Already I’m Confused

I bought a money belt for the big train trip in May. I’m not sure if I already feel safer, or if I’m going to end up in a seedy hostel in California, bleeding in a bathtub with my pancreas harvested for money. (Joke’s on them, though. I’m diabetic. You couldn’t give my pancreas away on Craigslist, even if you tacked on a free Hatchimal.)

The money belt itself is fine, but it came with a little flyer labeled “Useful Travel Safety Tips.” I’m eager to read anything that even tangentially relates to this trip, so I sat down to read through their list of 50 helpful (and not-so-helpful) tips. I’ll elaborate more on these in an early chapter of the book, but here’s a glimpse for the voyeuristic among you:

“If possible, take a self-defense class.”

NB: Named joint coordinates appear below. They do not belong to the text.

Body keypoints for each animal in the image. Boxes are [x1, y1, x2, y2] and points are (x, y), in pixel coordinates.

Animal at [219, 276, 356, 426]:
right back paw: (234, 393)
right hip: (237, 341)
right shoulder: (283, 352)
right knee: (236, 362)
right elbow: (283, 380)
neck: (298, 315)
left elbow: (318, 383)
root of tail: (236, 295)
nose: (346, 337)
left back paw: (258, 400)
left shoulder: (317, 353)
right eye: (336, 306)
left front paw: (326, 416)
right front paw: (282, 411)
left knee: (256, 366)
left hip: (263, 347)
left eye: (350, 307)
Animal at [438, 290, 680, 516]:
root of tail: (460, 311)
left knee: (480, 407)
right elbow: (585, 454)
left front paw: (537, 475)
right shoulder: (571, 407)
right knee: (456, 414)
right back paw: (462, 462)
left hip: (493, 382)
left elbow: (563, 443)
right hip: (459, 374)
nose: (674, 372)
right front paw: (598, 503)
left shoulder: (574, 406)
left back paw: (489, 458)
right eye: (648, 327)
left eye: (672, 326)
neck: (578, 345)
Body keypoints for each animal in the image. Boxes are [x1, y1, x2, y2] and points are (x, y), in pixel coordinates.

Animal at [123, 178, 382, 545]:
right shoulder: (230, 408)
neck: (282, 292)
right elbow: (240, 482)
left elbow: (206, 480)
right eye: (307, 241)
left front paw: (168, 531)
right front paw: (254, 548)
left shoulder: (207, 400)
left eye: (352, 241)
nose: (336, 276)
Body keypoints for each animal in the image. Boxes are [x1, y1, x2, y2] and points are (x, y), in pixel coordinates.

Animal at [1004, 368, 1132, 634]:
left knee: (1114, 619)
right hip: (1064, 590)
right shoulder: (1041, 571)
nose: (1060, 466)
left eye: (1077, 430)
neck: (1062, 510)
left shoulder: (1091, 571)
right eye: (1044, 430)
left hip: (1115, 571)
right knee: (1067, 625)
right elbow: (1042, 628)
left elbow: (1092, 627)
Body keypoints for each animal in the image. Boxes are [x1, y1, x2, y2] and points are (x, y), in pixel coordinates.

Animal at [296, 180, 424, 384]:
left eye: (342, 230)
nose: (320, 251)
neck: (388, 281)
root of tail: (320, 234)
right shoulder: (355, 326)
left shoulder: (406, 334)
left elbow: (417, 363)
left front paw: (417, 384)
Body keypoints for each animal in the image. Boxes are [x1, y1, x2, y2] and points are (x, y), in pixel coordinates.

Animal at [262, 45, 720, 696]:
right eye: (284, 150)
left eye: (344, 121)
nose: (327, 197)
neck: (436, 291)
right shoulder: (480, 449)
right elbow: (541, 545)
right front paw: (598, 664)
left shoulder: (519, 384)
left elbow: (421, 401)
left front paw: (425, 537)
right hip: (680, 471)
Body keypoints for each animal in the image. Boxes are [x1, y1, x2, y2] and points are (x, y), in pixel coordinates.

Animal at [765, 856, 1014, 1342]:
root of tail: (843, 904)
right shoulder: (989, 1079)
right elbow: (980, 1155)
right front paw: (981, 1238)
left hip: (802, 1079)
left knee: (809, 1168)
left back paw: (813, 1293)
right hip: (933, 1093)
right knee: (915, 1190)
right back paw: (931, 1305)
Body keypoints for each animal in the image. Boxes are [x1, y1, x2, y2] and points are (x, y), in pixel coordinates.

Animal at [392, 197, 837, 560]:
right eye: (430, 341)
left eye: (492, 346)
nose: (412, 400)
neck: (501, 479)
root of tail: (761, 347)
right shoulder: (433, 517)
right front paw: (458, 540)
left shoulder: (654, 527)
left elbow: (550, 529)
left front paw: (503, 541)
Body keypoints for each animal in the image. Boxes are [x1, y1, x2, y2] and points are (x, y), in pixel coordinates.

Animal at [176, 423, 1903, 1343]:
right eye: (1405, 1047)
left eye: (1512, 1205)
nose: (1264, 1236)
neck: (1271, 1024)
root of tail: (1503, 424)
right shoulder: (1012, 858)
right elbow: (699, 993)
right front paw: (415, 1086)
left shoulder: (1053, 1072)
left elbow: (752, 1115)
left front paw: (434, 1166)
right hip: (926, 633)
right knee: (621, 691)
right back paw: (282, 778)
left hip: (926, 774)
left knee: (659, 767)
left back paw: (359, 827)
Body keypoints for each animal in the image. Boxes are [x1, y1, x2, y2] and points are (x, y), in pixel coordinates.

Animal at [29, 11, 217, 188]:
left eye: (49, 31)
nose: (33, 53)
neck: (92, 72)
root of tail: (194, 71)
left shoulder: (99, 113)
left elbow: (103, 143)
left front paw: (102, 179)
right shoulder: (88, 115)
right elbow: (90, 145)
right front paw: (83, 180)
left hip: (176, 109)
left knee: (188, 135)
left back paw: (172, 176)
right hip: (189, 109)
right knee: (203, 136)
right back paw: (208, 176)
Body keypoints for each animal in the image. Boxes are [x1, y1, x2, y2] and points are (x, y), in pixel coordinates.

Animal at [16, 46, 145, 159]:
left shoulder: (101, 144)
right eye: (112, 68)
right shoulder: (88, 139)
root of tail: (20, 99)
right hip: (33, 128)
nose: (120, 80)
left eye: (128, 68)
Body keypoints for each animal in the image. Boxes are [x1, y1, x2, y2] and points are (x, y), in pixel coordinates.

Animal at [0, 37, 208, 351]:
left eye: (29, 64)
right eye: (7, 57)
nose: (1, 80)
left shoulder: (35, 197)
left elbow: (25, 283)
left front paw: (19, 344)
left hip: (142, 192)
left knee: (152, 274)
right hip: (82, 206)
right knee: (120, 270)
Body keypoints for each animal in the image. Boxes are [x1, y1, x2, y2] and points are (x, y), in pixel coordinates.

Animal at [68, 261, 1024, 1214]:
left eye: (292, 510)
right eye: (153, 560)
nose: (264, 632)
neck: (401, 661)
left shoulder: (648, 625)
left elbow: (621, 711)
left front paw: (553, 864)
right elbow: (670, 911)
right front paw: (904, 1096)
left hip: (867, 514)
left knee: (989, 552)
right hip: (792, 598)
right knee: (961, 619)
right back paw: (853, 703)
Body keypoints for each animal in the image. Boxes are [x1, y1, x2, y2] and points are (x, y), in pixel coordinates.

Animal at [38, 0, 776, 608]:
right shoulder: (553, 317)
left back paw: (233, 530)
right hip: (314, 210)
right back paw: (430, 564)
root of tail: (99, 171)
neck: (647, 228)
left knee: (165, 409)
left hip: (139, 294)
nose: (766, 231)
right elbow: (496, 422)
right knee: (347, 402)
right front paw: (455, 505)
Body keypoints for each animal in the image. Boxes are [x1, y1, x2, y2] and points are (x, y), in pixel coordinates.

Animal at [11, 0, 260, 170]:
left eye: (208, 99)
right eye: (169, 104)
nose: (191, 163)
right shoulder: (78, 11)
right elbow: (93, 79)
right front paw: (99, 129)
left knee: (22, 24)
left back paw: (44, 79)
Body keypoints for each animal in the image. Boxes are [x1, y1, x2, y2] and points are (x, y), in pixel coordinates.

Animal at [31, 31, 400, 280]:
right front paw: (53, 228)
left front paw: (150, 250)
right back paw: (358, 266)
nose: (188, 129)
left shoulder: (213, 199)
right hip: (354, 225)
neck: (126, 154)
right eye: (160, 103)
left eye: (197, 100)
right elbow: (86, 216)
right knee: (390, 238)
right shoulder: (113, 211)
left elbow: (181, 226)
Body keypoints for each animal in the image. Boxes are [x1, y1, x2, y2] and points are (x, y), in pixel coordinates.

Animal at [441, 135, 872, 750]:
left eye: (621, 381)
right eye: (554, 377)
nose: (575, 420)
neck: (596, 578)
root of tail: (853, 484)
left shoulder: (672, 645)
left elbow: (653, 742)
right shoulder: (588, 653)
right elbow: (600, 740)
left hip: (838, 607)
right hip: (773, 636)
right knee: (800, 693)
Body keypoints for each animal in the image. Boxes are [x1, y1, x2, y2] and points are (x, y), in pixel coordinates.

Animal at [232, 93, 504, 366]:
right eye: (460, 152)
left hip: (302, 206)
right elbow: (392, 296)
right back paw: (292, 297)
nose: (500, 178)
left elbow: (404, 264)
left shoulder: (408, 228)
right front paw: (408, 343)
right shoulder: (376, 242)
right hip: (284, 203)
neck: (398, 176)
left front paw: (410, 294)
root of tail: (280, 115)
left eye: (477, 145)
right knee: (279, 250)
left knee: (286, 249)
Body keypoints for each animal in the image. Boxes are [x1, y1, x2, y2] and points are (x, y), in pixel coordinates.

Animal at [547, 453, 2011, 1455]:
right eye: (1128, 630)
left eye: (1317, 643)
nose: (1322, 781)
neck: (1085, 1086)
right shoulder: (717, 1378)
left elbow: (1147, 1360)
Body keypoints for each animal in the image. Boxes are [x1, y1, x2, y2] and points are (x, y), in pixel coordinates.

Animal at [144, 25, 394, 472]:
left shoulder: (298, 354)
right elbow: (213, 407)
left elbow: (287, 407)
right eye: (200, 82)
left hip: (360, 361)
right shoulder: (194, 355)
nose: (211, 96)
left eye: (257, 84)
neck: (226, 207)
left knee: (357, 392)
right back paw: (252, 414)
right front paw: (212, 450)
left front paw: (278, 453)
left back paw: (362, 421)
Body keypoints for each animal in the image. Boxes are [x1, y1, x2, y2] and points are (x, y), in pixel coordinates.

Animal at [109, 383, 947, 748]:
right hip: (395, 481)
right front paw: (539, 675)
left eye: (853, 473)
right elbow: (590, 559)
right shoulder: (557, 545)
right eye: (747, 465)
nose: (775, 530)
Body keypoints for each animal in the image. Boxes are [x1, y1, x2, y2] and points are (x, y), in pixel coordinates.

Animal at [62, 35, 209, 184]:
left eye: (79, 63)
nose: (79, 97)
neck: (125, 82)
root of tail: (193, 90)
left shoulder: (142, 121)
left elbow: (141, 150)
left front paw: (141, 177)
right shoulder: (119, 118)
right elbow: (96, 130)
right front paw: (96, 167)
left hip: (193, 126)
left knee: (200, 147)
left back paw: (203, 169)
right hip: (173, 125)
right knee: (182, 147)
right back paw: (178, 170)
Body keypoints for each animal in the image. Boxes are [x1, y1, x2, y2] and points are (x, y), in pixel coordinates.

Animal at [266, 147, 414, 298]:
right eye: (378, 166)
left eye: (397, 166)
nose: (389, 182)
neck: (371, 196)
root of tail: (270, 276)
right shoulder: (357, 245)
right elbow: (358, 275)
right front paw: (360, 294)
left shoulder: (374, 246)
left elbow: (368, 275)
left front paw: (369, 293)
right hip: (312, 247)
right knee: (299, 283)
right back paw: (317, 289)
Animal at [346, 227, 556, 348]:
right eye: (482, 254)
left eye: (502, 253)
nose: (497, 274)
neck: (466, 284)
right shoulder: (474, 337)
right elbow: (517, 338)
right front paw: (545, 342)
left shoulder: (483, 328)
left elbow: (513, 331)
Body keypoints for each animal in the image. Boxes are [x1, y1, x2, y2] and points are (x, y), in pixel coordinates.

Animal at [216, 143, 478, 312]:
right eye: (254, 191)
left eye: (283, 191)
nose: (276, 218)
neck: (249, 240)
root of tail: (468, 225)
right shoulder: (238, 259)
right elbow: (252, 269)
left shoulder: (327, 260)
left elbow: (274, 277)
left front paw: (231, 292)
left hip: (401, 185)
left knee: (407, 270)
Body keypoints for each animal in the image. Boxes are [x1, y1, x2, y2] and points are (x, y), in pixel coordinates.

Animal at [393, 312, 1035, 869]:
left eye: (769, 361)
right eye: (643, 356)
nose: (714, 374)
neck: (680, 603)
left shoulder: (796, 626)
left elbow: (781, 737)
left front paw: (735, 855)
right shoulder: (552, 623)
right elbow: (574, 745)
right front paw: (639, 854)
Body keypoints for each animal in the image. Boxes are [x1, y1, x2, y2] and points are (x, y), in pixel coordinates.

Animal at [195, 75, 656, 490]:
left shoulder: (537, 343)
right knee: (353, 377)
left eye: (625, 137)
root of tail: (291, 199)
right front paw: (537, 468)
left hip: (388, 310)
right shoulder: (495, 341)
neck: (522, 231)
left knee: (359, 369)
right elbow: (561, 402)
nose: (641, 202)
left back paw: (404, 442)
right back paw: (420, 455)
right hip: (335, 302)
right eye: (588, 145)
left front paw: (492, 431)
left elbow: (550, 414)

Great. This hadn’t even occurred to me. Do fistfights routinely break out on Amtrak trains? There’ll be a fight over the good seats in the observation car somewhere around Colorado, won’t there?

“Bring a portable door or window alarm.”

The first time I read that, I saw “Bring a portable door” and panicked that the trains might not have doors. Still, even with the rest of the sentence factored in, I find this suggestion a little disturbing.

“Be on the lookout for anybody who is offering to help you with your bags at a train or bus station.”

Because it would be horrible if a Red Cap actually HELPED me lug that suitcase up to my Roomette! The horrors!

These next four really are back to back on the flyer:

“Trust your instincts and use your intuition and gut feeling when dealing with strangers.”

“Make a local friend.”

“Try to dress like a local.”

“In some places, it helps wearing a fake wedding ring.”

I don’t even know where to start with these four. All I know is that, by the time I finished reading #7, I had so many questions that I was weeping uncontrollably.

  • What if my gut instincts tell me NOT to make a local friend?
  • To dress like a local in Los Angeles, do I have to wear an Ed Hardy shirt and Birkenstocks and grow a hipster beard?
  • Why can’t I just wear my real wedding ring? After all, it looks fake in the right lighting…

“If you get lost, do not look at your phone or a map in the middle of the street.”

… because you’ll get hit by a car. Duh.

——

There are 42 more of these gems in this flyer. After reading all these, I may not be able to work up the courage to get to the station, let alone get on the train.